PEKİ BAĞIMLILIĞI ÖNLEMEK İÇİN NELER YAPILABİLİR ?
Öncelikle insanların alışveriş bağımlılığının bir hastalık olduğunu kabul etmesi gerektiğine değinen terapist Long, “İnsanlar bu rahatsızlığı kendilerinde fark ettikleri anda, hemen psikologa başvurmaları gerekir. Alışveriş merkezlerinden uzak durmak lazım. Doktora danışmadan kesinlikle ilaç kullanılmamalı.

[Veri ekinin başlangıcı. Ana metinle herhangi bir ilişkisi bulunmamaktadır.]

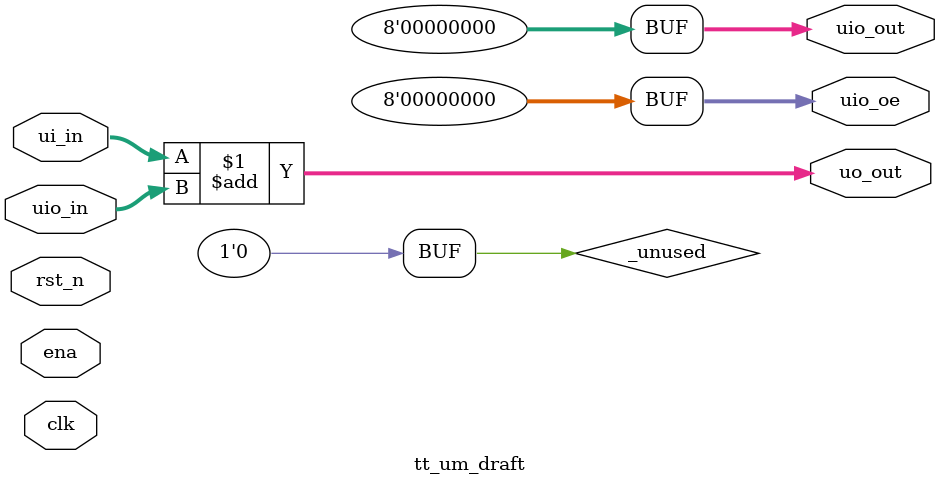
<source format=v>
/*
 * Copyright (c) 2024 Your Name
 * SPDX-License-Identifier: Apache-2.0
 */

`default_nettype none

module tt_um_draft (
    input  wire [7:0] ui_in,    // Dedicated inputs
    output wire [7:0] uo_out,   // Dedicated outputs
    input  wire [7:0] uio_in,   // IOs: Input path
    output wire [7:0] uio_out,  // IOs: Output path
    output wire [7:0] uio_oe,   // IOs: Enable path (active high: 0=input, 1=output)
    input  wire       ena,      // always 1 when the design is powered, so you can ignore it
    input  wire       clk,      // clock
    input  wire       rst_n     // reset_n - low to reset
);

  // All output pins must be assigned. If not used, assign to 0.
  assign uo_out  = ui_in + uio_in;  // Example: ou_out is the sum of ui_in and uio_in
//  assign uo_out = {4'b0101, 4'b0000};
  assign uio_out = 0;
  assign uio_oe  = 0;

  // List all unused inputs to prevent warnings
//  wire _unused = &{ena, clk, rst_n, ui_in, uio_in, 1'b0};
  wire _unused = &{ena, clk, rst_n, 1'b0};

endmodule

</source>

Etrafınızdaki insanları dikkate alarak alışveriş çılgınlığına dahil olmamak gerekir. Hayat arkadaşınıza sorunu açık bir şekilde anlatmalısınız. İhtiyaçlarınızın dışında fazladan hiçbir şey almamaya dikkat edin ve insanlardan bağımlılık hastalığı ile ilgili yardım istemeyi ise asla ihmal etmeyin.” şeklinde tavsiyelerde bulundu.
Psikolog April Benson ise insanların asıl ihtiyaçlarını tespit edip ona göre harcama yapmasının önemini vurguladı. İnsanların kendilerini üzgün, endişeli ve mutsuz hissettikleri zaman alışveriş merkezlerinden uzak durması gerektiğini hatırlatan Benson, “Kimse tek başına alışveriş yapmamalı. Kendinizi bir başkası ile kesinlikle kıyaslamayın. Herkes kendi gücüne göre alışveriş yapar. Bazı hastalarıma alışveriş masrafları ile ilgili çeşitli testler yapıp onlara sonuçları anlatarak, yapılmaması gerekenleri anlatıyorum.” dedi.